**Task goal**
Restate word for word the entries below, starting at the line with "propio bolsillo." and ending at the line with "Мелоксикам-Тева таб 7,5мг №20". Keep both end lines and omit the pictures.

Dataset items:
-- Opening Marker --
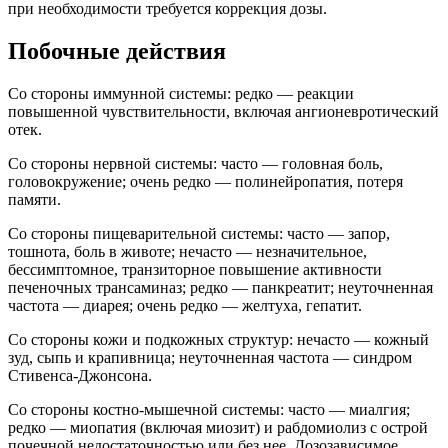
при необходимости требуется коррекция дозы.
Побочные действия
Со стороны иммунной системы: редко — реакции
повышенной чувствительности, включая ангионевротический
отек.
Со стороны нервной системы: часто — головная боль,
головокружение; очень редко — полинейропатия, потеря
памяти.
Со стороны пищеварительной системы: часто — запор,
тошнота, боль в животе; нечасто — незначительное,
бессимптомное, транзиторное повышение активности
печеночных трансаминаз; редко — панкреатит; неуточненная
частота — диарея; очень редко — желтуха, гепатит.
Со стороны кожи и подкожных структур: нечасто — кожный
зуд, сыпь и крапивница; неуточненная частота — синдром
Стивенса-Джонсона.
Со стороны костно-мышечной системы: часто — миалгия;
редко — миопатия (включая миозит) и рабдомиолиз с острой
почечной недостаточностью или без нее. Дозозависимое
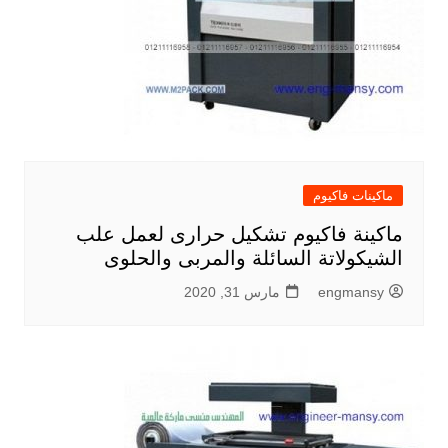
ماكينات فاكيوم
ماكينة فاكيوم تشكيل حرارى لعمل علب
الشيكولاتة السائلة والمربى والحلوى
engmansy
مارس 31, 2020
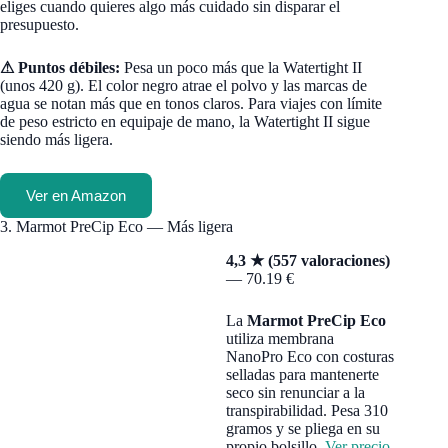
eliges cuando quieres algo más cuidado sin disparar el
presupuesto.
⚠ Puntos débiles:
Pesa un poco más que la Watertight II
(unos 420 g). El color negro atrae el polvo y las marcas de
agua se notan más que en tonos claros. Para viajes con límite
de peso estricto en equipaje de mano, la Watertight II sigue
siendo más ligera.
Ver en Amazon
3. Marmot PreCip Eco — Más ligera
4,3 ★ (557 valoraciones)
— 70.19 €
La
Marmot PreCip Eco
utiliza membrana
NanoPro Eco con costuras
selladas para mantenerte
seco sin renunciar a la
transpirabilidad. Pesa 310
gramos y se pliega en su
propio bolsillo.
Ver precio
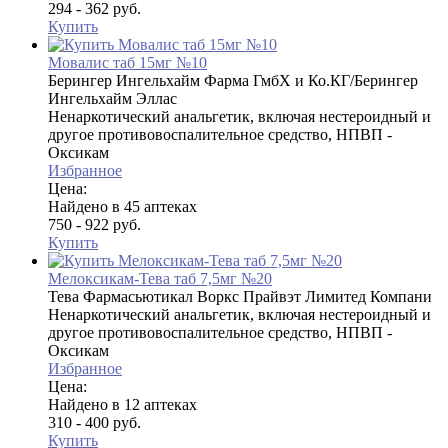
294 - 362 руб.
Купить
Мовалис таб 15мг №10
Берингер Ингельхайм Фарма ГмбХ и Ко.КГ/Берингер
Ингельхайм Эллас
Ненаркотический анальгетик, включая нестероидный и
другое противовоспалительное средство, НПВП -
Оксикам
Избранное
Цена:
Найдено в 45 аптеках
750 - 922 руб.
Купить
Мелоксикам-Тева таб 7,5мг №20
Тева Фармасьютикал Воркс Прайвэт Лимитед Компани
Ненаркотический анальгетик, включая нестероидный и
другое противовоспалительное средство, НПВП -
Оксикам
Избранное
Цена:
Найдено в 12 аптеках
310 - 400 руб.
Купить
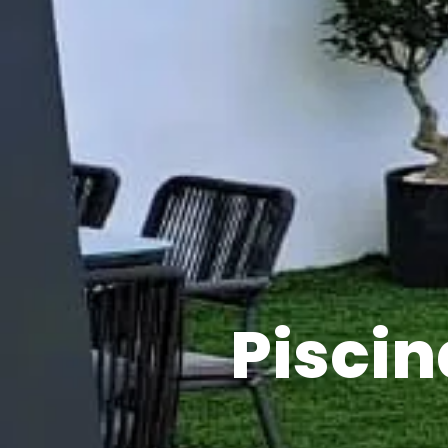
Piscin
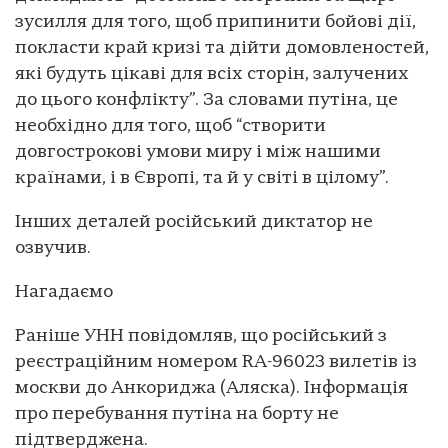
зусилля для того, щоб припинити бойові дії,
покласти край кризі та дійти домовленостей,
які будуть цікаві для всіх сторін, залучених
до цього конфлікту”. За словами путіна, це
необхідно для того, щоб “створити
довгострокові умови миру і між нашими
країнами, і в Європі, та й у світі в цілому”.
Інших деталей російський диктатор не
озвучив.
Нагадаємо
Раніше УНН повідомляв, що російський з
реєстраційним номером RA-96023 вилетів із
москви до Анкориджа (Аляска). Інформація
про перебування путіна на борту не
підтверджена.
-- Closing Marker --
-- Opening Marker --
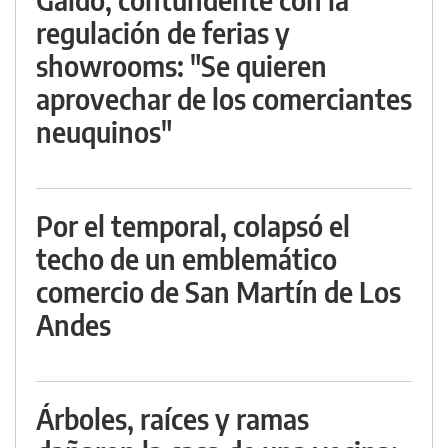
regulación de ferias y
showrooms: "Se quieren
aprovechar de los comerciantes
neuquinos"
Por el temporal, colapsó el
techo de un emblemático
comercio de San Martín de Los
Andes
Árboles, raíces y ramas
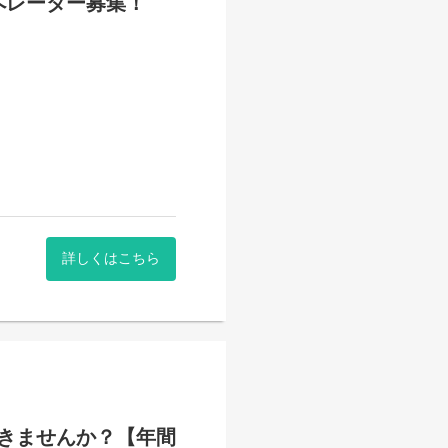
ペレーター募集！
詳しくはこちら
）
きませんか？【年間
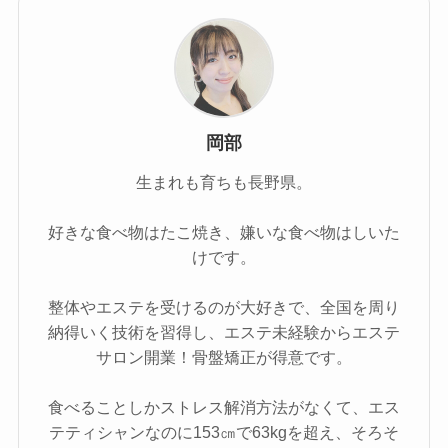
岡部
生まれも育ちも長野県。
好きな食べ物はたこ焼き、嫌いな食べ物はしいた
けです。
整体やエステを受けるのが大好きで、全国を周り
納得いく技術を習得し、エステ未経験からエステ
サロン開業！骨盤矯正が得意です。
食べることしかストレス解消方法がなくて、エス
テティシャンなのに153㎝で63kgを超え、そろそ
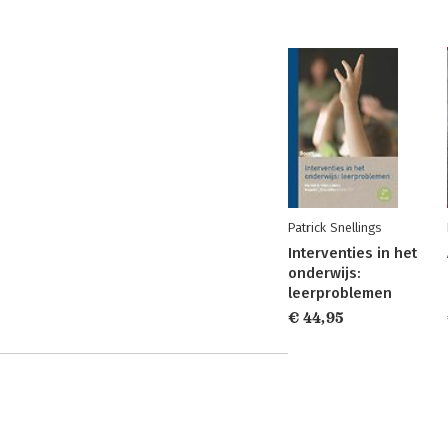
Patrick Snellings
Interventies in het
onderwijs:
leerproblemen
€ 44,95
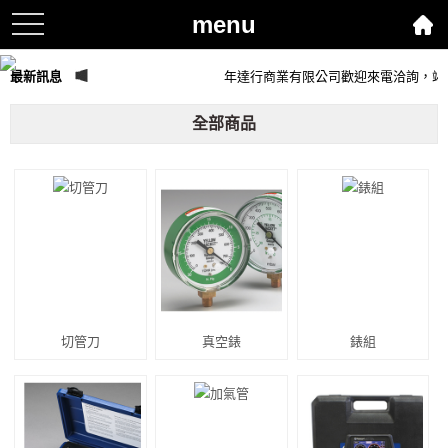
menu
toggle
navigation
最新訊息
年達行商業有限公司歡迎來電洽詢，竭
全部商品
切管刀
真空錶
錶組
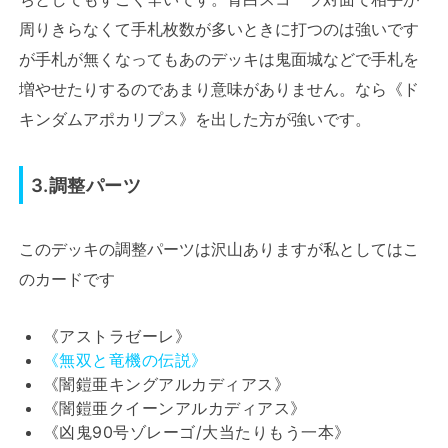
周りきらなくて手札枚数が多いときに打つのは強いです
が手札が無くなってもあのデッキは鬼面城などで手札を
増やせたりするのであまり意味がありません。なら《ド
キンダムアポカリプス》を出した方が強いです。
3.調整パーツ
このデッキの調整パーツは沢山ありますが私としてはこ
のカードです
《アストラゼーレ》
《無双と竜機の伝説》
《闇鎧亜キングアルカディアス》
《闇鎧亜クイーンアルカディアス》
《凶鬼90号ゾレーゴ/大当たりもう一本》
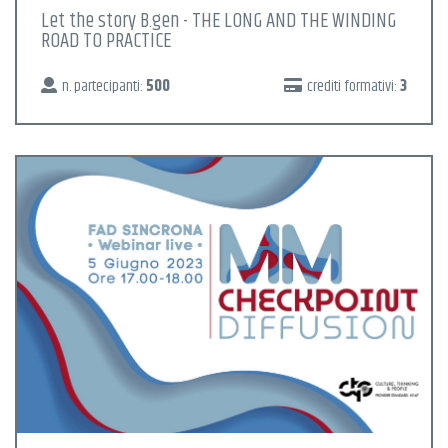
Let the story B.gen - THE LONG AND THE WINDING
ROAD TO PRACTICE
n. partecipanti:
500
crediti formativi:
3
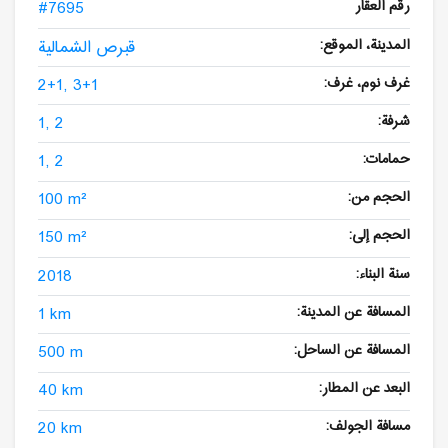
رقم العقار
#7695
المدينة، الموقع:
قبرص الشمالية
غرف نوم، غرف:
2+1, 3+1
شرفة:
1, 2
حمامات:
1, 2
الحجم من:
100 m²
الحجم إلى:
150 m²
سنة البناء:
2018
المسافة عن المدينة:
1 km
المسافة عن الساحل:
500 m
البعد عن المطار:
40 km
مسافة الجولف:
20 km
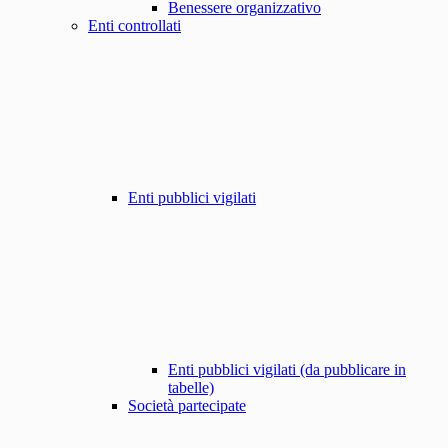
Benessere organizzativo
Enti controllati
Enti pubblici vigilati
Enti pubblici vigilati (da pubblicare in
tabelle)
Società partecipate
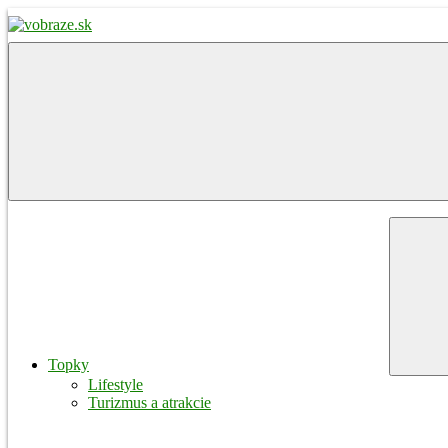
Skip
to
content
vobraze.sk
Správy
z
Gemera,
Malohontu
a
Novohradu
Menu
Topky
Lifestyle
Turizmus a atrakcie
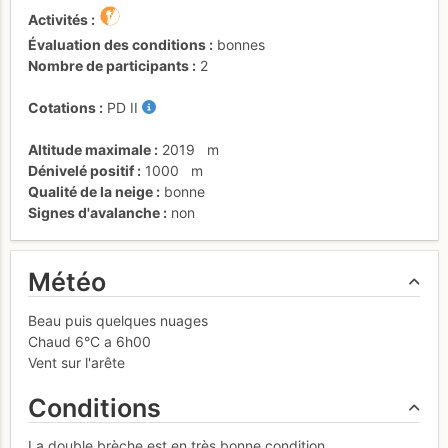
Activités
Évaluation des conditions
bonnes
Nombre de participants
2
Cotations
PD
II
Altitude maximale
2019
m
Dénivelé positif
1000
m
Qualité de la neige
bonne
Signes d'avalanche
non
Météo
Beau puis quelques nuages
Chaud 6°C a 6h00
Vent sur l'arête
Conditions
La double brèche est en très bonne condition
-- Closing Marker --
**Exercise result**
propio bolsillo.
Ver precio
294 - 362 руб.
Купить
Мовалис таб 15мг №10
Берингер Ингельхайм Фарма ГмбХ и Ко.КГ/Берингер
Ингельхайм Эллас
Ненаркотический анальгетик, включая нестероидный и
другое противовоспалительное средство, НПВП -
Оксикам
Избранное
Цена:
Найдено в 45 аптеках
750 - 922 руб.
Купить
Мелоксикам-Тева таб 7,5мг №20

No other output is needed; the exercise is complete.